Warfarin (Coumadin, Jantoven)
A highly effective blood thinner that has been in use since the 1950s. Requires regular INR monitoring and interacts with many foods, drugs, and supplements — but remains a preferred option for several specific conditions.
What it's used for
Preventing and treating blood clots: atrial fibrillation, deep vein thrombosis, pulmonary embolism, mechanical heart valves, certain inherited clotting disorders.
Typical dosing & monitoring
- Dose: individualized; typical range 2-10mg once daily.
- INR target: usually 2.0-3.0 (2.5-3.5 for mechanical valves).
- Monitoring: INR checks weekly at start, then every 4-12 weeks once stable.
- Timing: same time each evening is conventional.
Key interactions (short list — it's extensive)
- NSAIDs (ibuprofen, naproxen): major — bleeding risk.
- Aspirin: major — bleeding risk; sometimes co-prescribed intentionally with careful monitoring.
- Antibiotics (especially metronidazole, TMP-SMX, ciprofloxacin): major — raise INR significantly.
- Amiodarone: major — large INR rise; warfarin dose typically cut.
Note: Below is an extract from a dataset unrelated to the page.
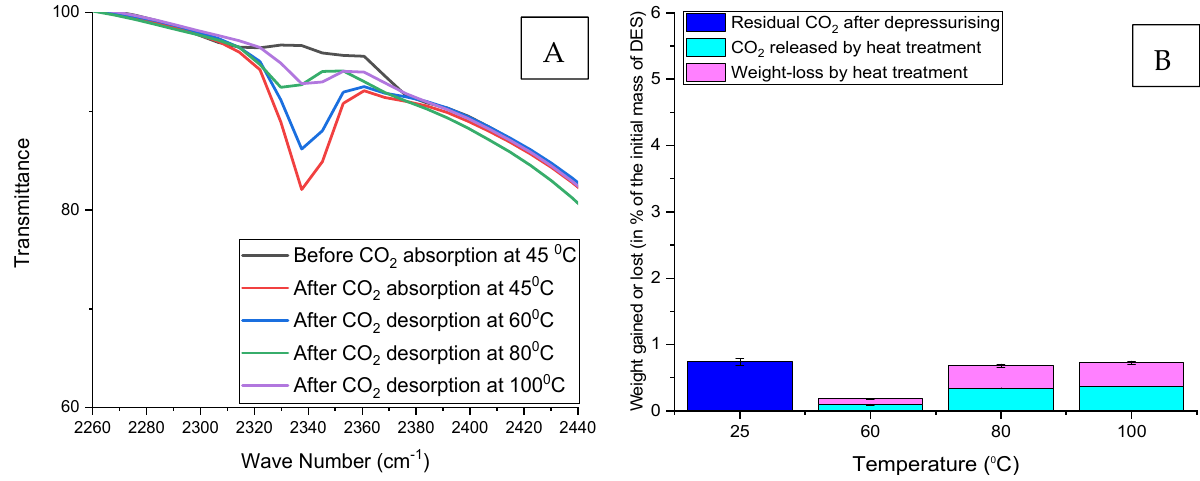
Figure 13. Regeneration of ChCl:LvAc (1:3:0) after CO 2 absorption at 45 °C. ( A ) Reduction in FTIR transmittance peak associated with the double carbonyl group with increasing regeneration temperature; ( B ) residual CO 2 after depressurisation, CO 2 released by heat treatment and weight loss after regeneration at different temperatures.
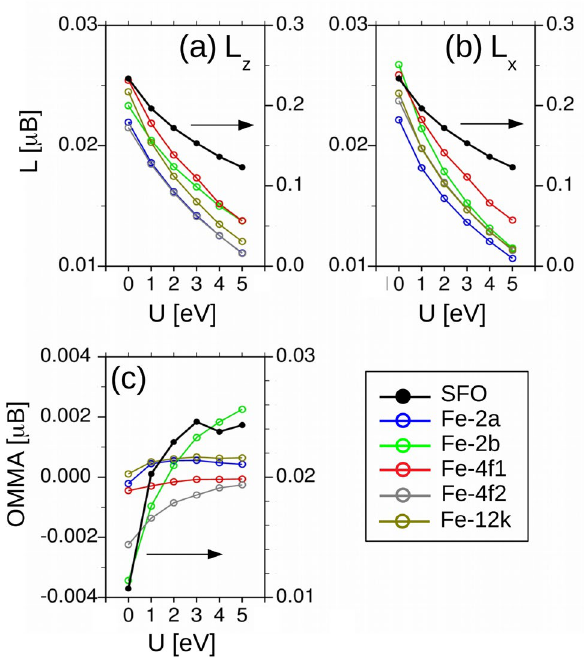
Figure 9. OMMs for the SFO unit cell (black line and right axis) and for each Fe ion (colored lines and left axis) for: ( a ) out-of-plane and, ( b ) in-plane spin quantization axis. In both plots the sign of the antiferromagnetically coupled 4 f 1 and 4 f 2 sublattices has been inverted for visualization purposes. ( c ) Orbital magnetic moment anisotropy, OMMA = L z − L x , for the SFO and each of the Fe sublattices. Here the signs of the 4 f 1 and 4 f 2 ions have not been inverted, so that their negative values correspond to an out-of-plane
- SSRIs: moderate — bleeding risk.
- Acetaminophen (≥2g/day regularly): moderate — can raise INR.
- Alcohol (acute binge): raises INR; chronic heavy use lowers it.
- Supplements: vitamin K (lowers INR), St. John's Wort (lowers), ginkgo, garlic, fish oil (raise bleeding risk).
Diet & vitamin K
Vitamin K counteracts warfarin. You don't need to avoid leafy greens — you need to keep your intake consistent. Sudden large changes (new kale habit, or stopping salads) can swing your INR.
Common side effects
Easy bruising, prolonged bleeding from small cuts, occasional bleeding gums. Serious: GI bleeding, urinary bleeding, major bleeding (especially intracranial) — seek emergency care for severe headache, black stools, or heavy bleeding that won't stop.
Who should be cautious
- Pregnancy (contraindicated, especially first trimester).
- High fall risk, unstable housing, or inability to attend INR monitoring.
- Heavy alcohol use.
What to ask your pharmacist
- Would a DOAC (apixaban, rivaroxaban) be appropriate for me instead?
- Should I carry a wallet card identifying me as on warfarin?
- What should I do before dental work or surgery?
- Any new medication or supplement — does it interact?